● EXERCISE DIRECTIONS
Could you set out every line of the rows below as a Markdown table with two columns, "No." for the line's running number and "Catalog line" for the line itself, leaving out any blank lines?

[START MATERIAL TO PROCESS]

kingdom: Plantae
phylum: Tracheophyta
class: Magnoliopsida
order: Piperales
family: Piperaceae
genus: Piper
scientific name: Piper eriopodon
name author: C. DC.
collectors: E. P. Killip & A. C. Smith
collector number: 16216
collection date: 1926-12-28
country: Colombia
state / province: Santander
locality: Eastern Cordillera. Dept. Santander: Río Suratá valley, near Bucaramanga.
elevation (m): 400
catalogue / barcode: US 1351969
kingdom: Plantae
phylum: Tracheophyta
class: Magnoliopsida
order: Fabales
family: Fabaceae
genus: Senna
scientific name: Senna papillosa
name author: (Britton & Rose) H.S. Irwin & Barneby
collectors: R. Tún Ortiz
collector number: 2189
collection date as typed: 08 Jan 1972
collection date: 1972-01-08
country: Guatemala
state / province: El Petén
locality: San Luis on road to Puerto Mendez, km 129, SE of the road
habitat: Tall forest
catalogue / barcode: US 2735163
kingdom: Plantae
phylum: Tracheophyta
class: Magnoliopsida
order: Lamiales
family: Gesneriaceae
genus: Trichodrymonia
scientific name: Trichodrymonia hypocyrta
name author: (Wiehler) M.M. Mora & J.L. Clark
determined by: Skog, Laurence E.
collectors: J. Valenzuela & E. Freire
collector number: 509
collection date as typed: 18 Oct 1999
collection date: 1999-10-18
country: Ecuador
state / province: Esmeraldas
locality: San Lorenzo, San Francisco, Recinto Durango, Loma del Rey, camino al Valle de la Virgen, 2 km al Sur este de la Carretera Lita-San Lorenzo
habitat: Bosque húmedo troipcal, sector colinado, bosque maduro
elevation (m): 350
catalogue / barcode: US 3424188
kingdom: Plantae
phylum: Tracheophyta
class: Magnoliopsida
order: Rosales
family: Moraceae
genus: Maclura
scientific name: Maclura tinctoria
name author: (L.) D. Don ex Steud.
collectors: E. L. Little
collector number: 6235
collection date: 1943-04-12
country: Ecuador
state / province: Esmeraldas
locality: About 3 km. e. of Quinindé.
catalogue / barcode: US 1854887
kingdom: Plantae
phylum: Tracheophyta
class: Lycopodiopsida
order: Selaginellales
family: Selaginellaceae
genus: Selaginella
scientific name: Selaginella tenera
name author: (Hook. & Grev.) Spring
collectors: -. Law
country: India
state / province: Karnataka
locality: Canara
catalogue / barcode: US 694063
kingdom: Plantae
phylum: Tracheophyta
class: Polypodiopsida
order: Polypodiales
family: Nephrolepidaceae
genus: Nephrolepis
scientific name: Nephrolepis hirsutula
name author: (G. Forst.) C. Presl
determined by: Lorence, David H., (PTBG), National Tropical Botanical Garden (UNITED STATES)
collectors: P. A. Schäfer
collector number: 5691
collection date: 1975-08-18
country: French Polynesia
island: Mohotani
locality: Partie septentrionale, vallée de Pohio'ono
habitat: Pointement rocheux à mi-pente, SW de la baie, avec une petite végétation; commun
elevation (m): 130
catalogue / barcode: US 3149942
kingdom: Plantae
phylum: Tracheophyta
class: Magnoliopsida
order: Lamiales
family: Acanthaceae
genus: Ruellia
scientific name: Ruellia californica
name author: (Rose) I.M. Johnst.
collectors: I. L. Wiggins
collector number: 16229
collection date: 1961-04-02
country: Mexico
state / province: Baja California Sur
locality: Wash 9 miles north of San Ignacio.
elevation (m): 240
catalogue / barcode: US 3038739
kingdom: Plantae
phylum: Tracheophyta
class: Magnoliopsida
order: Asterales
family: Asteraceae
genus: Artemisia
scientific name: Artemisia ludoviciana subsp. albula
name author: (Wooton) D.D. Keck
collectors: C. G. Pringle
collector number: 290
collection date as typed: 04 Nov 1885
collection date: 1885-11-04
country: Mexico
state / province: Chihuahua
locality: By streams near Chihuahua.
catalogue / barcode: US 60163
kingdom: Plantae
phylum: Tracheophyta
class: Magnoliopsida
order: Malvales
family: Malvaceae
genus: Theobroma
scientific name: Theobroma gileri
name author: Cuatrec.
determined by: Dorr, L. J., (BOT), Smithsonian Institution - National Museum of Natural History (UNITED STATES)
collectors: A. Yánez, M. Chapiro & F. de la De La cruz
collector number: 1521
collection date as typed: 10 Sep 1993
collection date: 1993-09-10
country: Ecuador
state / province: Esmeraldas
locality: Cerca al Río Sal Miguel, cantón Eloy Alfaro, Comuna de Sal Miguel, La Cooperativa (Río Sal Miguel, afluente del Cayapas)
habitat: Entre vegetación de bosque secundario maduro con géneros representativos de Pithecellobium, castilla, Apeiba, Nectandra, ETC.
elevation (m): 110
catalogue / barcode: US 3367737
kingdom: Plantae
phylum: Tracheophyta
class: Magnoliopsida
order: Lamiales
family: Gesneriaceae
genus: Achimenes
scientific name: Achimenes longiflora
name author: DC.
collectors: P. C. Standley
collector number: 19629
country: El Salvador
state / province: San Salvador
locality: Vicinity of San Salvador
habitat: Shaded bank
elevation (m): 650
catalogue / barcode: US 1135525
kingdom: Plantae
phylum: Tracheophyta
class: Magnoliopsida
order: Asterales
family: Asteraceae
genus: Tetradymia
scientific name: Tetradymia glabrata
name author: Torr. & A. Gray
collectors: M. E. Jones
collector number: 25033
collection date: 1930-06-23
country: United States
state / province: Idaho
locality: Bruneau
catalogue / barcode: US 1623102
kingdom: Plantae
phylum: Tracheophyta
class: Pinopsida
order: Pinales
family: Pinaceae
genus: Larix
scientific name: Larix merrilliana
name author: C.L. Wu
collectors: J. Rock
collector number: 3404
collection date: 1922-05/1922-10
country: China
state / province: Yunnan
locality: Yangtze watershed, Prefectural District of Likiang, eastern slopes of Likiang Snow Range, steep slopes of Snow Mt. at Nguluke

[END MATERIAL TO PROCESS]

● RESULT
| No. | Catalog line |
|---|---|
| 1 | kingdom: Plantae |
| 2 | phylum: Tracheophyta |
| 3 | class: Magnoliopsida |
| 4 | order: Piperales |
| 5 | family: Piperaceae |
| 6 | genus: Piper |
| 7 | scientific name: Piper eriopodon |
| 8 | name author: C. DC. |
| 9 | collectors: E. P. Killip & A. C. Smith |
| 10 | collector number: 16216 |
| 11 | collection date: 1926-12-28 |
| 12 | country: Colombia |
| 13 | state / province: Santander |
| 14 | locality: Eastern Cordillera. Dept. Santander: Río Suratá valley, near Bucaramanga. |
| 15 | elevation (m): 400 |
| 16 | catalogue / barcode: US 1351969 |
| 17 | kingdom: Plantae |
| 18 | phylum: Tracheophyta |
| 19 | class: Magnoliopsida |
| 20 | order: Fabales |
| 21 | family: Fabaceae |
| 22 | genus: Senna |
| 23 | scientific name: Senna papillosa |
| 24 | name author: (Britton & Rose) H.S. Irwin & Barneby |
| 25 | collectors: R. Tún Ortiz |
| 26 | collector number: 2189 |
| 27 | collection date as typed: 08 Jan 1972 |
| 28 | collection date: 1972-01-08 |
| 29 | country: Guatemala |
| 30 | state / province: El Petén |
| 31 | locality: San Luis on road to Puerto Mendez, km 129, SE of the road |
| 32 | habitat: Tall forest |
| 33 | catalogue / barcode: US 2735163 |
| 34 | kingdom: Plantae |
| 35 | phylum: Tracheophyta |
| 36 | class: Magnoliopsida |
| 37 | order: Lamiales |
| 38 | family: Gesneriaceae |
| 39 | genus: Trichodrymonia |
| 40 | scientific name: Trichodrymonia hypocyrta |
| 41 | name author: (Wiehler) M.M. Mora & J.L. Clark |
| 42 | determined by: Skog, Laurence E. |
| 43 | collectors: J. Valenzuela & E. Freire |
| 44 | collector number: 509 |
| 45 | collection date as typed: 18 Oct 1999 |
| 46 | collection date: 1999-10-18 |
| 47 | country: Ecuador |
| 48 | state / province: Esmeraldas |
| 49 | locality: San Lorenzo, San Francisco, Recinto Durango, Loma del Rey, camino al Valle de la Virgen, 2 km al Sur este de la Carretera Lita-San Lorenzo |
| 50 | habitat: Bosque húmedo troipcal, sector colinado, bosque maduro |
| 51 | elevation (m): 350 |
| 52 | catalogue / barcode: US 3424188 |
| 53 | kingdom: Plantae |
| 54 | phylum: Tracheophyta |
| 55 | class: Magnoliopsida |
| 56 | order: Rosales |
| 57 | family: Moraceae |
| 58 | genus: Maclura |
| 59 | scientific name: Maclura tinctoria |
| 60 | name author: (L.) D. Don ex Steud. |
| 61 | collectors: E. L. Little |
| 62 | collector number: 6235 |
| 63 | collection date: 1943-04-12 |
| 64 | country: Ecuador |
| 65 | state / province: Esmeraldas |
| 66 | locality: About 3 km. e. of Quinindé. |
| 67 | catalogue / barcode: US 1854887 |
| 68 | kingdom: Plantae |
| 69 | phylum: Tracheophyta |
| 70 | class: Lycopodiopsida |
| 71 | order: Selaginellales |
| 72 | family: Selaginellaceae |
| 73 | genus: Selaginella |
| 74 | scientific name: Selaginella tenera |
| 75 | name author: (Hook. & Grev.) Spring |
| 76 | collectors: -. Law |
| 77 | country: India |
| 78 | state / province: Karnataka |
| 79 | locality: Canara |
| 80 | catalogue / barcode: US 694063 |
| 81 | kingdom: Plantae |
| 82 | phylum: Tracheophyta |
| 83 | class: Polypodiopsida |
| 84 | order: Polypodiales |
| 85 | family: Nephrolepidaceae |
| 86 | genus: Nephrolepis |
| 87 | scientific name: Nephrolepis hirsutula |
| 88 | name author: (G. Forst.) C. Presl |
| 89 | determined by: Lorence, David H., (PTBG), National Tropical Botanical Garden (UNITED STATES) |
| 90 | collectors: P. A. Schäfer |
| 91 | collector number: 5691 |
| 92 | collection date: 1975-08-18 |
| 93 | country: French Polynesia |
| 94 | island: Mohotani |
| 95 | locality: Partie septentrionale, vallée de Pohio'ono |
| 96 | habitat: Pointement rocheux à mi-pente, SW de la baie, avec une petite végétation; commun |
| 97 | elevation (m): 130 |
| 98 | catalogue / barcode: US 3149942 |
| 99 | kingdom: Plantae |
| 100 | phylum: Tracheophyta |
| 101 | class: Magnoliopsida |
| 102 | order: Lamiales |
| 103 | family: Acanthaceae |
| 104 | genus: Ruellia |
| 105 | scientific name: Ruellia californica |
| 106 | name author: (Rose) I.M. Johnst. |
| 107 | collectors: I. L. Wiggins |
| 108 | collector number: 16229 |
| 109 | collection date: 1961-04-02 |
| 110 | country: Mexico |
| 111 | state / province: Baja California Sur |
| 112 | locality: Wash 9 miles north of San Ignacio. |
| 113 | elevation (m): 240 |
| 114 | catalogue / barcode: US 3038739 |
| 115 | kingdom: Plantae |
| 116 | phylum: Tracheophyta |
| 117 | class: Magnoliopsida |
| 118 | order: Asterales |
| 119 | family: Asteraceae |
| 120 | genus: Artemisia |
| 121 | scientific name: Artemisia ludoviciana subsp. albula |
| 122 | name author: (Wooton) D.D. Keck |
| 123 | collectors: C. G. Pringle |
| 124 | collector number: 290 |
| 125 | collection date as typed: 04 Nov 1885 |
| 126 | collection date: 1885-11-04 |
| 127 | country: Mexico |
| 128 | state / province: Chihuahua |
| 129 | locality: By streams near Chihuahua. |
| 130 | catalogue / barcode: US 60163 |
| 131 | kingdom: Plantae |
| 132 | phylum: Tracheophyta |
| 133 | class: Magnoliopsida |
| 134 | order: Malvales |
| 135 | family: Malvaceae |
| 136 | genus: Theobroma |
| 137 | scientific name: Theobroma gileri |
| 138 | name author: Cuatrec. |
| 139 | determined by: Dorr, L. J., (BOT), Smithsonian Institution - National Museum of Natural History (UNITED STATES) |
| 140 | collectors: A. Yánez, M. Chapiro & F. de la De La cruz |
| 141 | collector number: 1521 |
| 142 | collection date as typed: 10 Sep 1993 |
| 143 | collection date: 1993-09-10 |
| 144 | country: Ecuador |
| 145 | state / province: Esmeraldas |
| 146 | locality: Cerca al Río Sal Miguel, cantón Eloy Alfaro, Comuna de Sal Miguel, La Cooperativa (Río Sal Miguel, afluente del Cayapas) |
| 147 | habitat: Entre vegetación de bosque secundario maduro con géneros representativos de Pithecellobium, castilla, Apeiba, Nectandra, ETC. |
| 148 | elevation (m): 110 |
| 149 | catalogue / barcode: US 3367737 |
| 150 | kingdom: Plantae |
| 151 | phylum: Tracheophyta |
| 152 | class: Magnoliopsida |
| 153 | order: Lamiales |
| 154 | family: Gesneriaceae |
| 155 | genus: Achimenes |
| 156 | scientific name: Achimenes longiflora |
| 157 | name author: DC. |
| 158 | collectors: P. C. Standley |
| 159 | collector number: 19629 |
| 160 | country: El Salvador |
| 161 | state / province: San Salvador |
| 162 | locality: Vicinity of San Salvador |
| 163 | habitat: Shaded bank |
| 164 | elevation (m): 650 |
| 165 | catalogue / barcode: US 1135525 |
| 166 | kingdom: Plantae |
| 167 | phylum: Tracheophyta |
| 168 | class: Magnoliopsida |
| 169 | order: Asterales |
| 170 | family: Asteraceae |
| 171 | genus: Tetradymia |
| 172 | scientific name: Tetradymia glabrata |
| 173 | name author: Torr. & A. Gray |
| 174 | collectors: M. E. Jones |
| 175 | collector number: 25033 |
| 176 | collection date: 1930-06-23 |
| 177 | country: United States |
| 178 | state / province: Idaho |
| 179 | locality: Bruneau |
| 180 | catalogue / barcode: US 1623102 |
| 181 | kingdom: Plantae |
| 182 | phylum: Tracheophyta |
| 183 | class: Pinopsida |
| 184 | order: Pinales |
| 185 | family: Pinaceae |
| 186 | genus: Larix |
| 187 | scientific name: Larix merrilliana |
| 188 | name author: C.L. Wu |
| 189 | collectors: J. Rock |
| 190 | collector number: 3404 |
| 191 | collection date: 1922-05/1922-10 |
| 192 | country: China |
| 193 | state / province: Yunnan |
| 194 | locality: Yangtze watershed, Prefectural District of Likiang, eastern slopes of Likiang Snow Range, steep slopes of Snow Mt. at Nguluke |